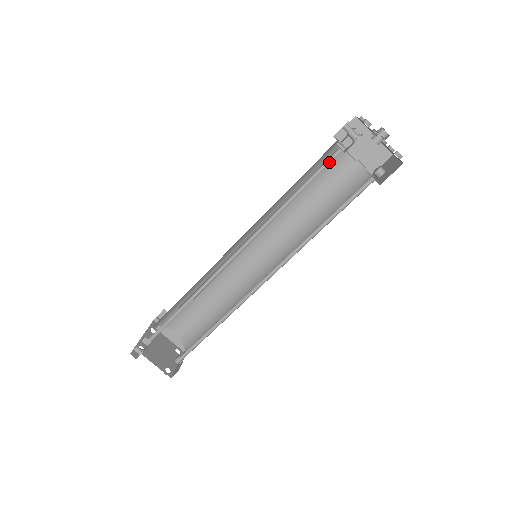
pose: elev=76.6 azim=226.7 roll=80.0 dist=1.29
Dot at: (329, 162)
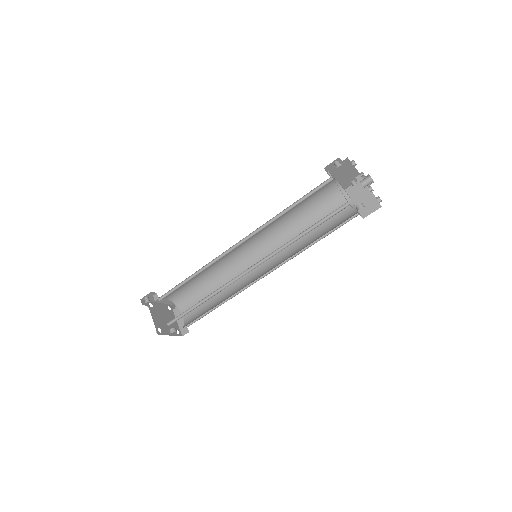
Dot at: occluded
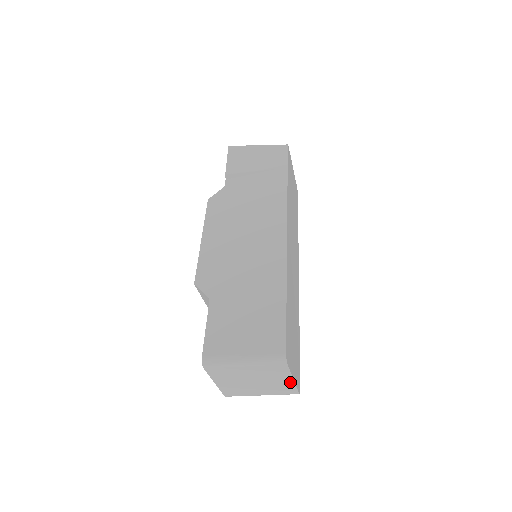
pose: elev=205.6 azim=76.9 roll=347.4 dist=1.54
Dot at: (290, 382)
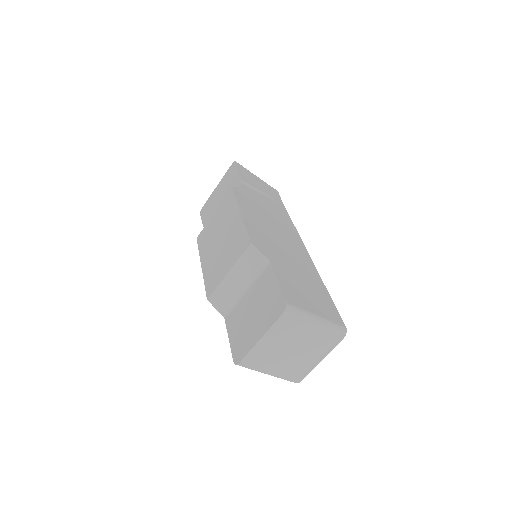
Dot at: (315, 363)
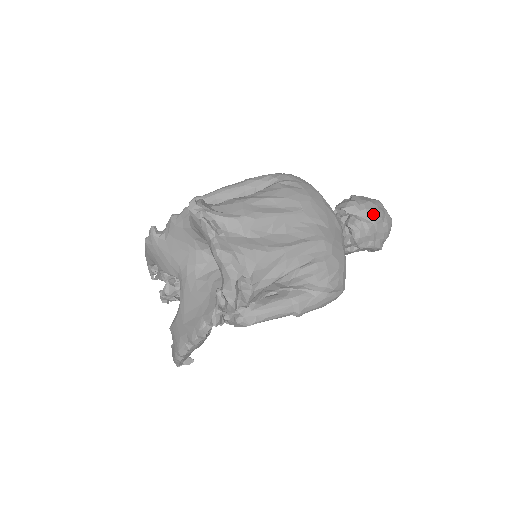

-- Work to complete --
Edit the data above by swapping each "pose" for "camera" and keeping everything else unchanged. Leave the pictures out of your version.

-- The reply --
camera: elev=76.6 azim=226.7 roll=80.0 dist=1.29
Dot at: (329, 162)
Dot at: occluded
camera: elev=205.6 azim=76.9 roll=347.4 dist=1.54
Dot at: (290, 382)
Dot at: (315, 363)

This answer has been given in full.